Em 1997, sob a presidência de Jacques Chirac, o parlamento tendeu a ser minoritário ao encontro das intenções de governabilidade do governo. Diante disso, o secretário geral do Élysée – leia-se, da presidência da República francesa –, Dominique de Villepin, sugeriu ao presidente Jacques Chirac a dissolução da Assembleia Nacional e a convocação de novas eleições. No que o presidente da República anuiu.

No entanto, do resultado das urnas emergiu uma maioria socialista que obrigou o presidente gaullista iniciar uma nova manobra de coabitação. O responsável pelo partido socialista em questão era o seu primeiro-secretário, Lionel Jospin; que, dessa forma, foi convocado para o posto de primeiro-ministro em coabitação na presidência de Jacques Chirac, mas com abertas aspirações de se tornar ele próprio, Lionel Jospin, presidente da república. De maneira que ele, Lionel Jospin, primeiro-ministro da presidência de Jacques Chirac, apresentou-se às presidenciais de 2002, à sombra de François Mitterrand, com possibilidades claras de sucesso eleitoral.
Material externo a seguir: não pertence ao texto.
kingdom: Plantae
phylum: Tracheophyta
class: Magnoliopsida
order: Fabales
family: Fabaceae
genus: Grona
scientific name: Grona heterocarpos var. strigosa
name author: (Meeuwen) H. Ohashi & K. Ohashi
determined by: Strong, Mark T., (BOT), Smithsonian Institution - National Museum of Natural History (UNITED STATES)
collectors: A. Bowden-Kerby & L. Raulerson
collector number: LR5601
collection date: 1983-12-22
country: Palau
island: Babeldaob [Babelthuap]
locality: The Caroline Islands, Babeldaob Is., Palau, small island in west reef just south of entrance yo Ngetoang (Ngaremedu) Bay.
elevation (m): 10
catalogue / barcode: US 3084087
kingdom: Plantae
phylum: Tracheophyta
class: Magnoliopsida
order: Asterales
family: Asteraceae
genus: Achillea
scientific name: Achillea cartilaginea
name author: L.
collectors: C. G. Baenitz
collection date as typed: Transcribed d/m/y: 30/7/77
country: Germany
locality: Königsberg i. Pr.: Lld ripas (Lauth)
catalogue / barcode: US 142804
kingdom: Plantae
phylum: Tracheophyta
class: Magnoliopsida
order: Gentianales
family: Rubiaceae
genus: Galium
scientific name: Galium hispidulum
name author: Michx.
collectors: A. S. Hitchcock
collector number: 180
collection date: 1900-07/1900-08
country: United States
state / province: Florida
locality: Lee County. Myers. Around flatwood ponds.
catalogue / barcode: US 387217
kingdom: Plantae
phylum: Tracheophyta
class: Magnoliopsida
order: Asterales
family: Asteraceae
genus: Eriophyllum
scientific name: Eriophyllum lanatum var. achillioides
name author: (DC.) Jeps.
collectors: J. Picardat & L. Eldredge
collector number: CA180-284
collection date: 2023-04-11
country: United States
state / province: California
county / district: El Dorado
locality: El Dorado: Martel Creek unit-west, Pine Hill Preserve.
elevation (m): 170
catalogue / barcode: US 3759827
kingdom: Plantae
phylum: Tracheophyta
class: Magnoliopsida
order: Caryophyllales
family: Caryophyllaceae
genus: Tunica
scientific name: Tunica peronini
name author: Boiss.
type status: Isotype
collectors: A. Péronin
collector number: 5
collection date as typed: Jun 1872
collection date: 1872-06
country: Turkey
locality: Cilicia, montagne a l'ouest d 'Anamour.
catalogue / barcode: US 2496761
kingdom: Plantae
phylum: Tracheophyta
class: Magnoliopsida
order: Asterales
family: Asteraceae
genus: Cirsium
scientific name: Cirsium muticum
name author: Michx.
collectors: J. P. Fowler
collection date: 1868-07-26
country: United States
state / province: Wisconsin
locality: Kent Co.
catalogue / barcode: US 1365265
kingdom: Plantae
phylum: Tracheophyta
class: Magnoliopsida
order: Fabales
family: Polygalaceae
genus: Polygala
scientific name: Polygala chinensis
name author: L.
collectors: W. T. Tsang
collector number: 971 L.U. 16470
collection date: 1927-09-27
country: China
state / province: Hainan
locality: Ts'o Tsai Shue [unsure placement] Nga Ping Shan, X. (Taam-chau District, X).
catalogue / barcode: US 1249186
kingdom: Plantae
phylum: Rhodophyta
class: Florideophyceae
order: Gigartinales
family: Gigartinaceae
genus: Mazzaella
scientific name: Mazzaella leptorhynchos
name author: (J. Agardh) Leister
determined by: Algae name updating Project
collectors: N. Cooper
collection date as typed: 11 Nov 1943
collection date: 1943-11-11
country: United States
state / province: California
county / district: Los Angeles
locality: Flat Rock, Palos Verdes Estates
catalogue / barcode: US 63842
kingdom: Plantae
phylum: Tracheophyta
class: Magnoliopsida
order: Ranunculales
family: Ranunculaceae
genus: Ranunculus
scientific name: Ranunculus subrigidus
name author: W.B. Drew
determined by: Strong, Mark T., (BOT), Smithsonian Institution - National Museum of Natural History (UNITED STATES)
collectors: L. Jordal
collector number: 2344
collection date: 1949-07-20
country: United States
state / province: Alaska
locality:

Desde então, a França não voltou a vivenciar a experiência de coabitação. Mas o conjunto de crises políticas sucessivas no país tem indicado o imperativo do retorno dessa tendência.

O presidente Emmanuel Macron dissolveu a Assembleia Nacional francesa em junho de 2024 e perdeu a frágil maioria parlamentar de que dispunha. Mas o resultado não forjou maioria parlamentar a nenhum partido nem grupo. A rigor, ninguém ganhou. De modo que o presidente convocou para primeiro-ministro um político conveniente às suas convicções, Michel Barnier.

Entretanto, a situação francesa seguiu confusa e a classe política, belicosa. Como decorrência, Barnier recebeu voto de desconfiança dos parlamentares e foi destituído do cargo em menos de três meses. O que impôs a convocação de um novo primeiro-ministro. Desta vez, François Bayrou.

Bayrou participa do movimento macronista desde o início. Tendo sido, inquestionavelmente, um dos responsáveis pela chegada do jovem Emmanuel Macron a presidência em 2017 e por sua confirmação na reeleição de 2022. De maneira que está longe de representar um agente em coabitação. Mas, claramente, segue longe do primeiro-ministro dos sonhos do presidente Macron. O que leva o general De Gaulle a se revirar em ataúdes. Pois a Quinta República Francesa supõe plenos poderes ao presidente.

A invenção da coabitação começou a fragilizar o espírito da Quinta República. A sua normalização impôs ao regime impasses. O mal-estar recente, com a dissolução, levou ao regime à sua crise mais profunda. Que espera um fim. Que se mostra, cada vez, mais distante.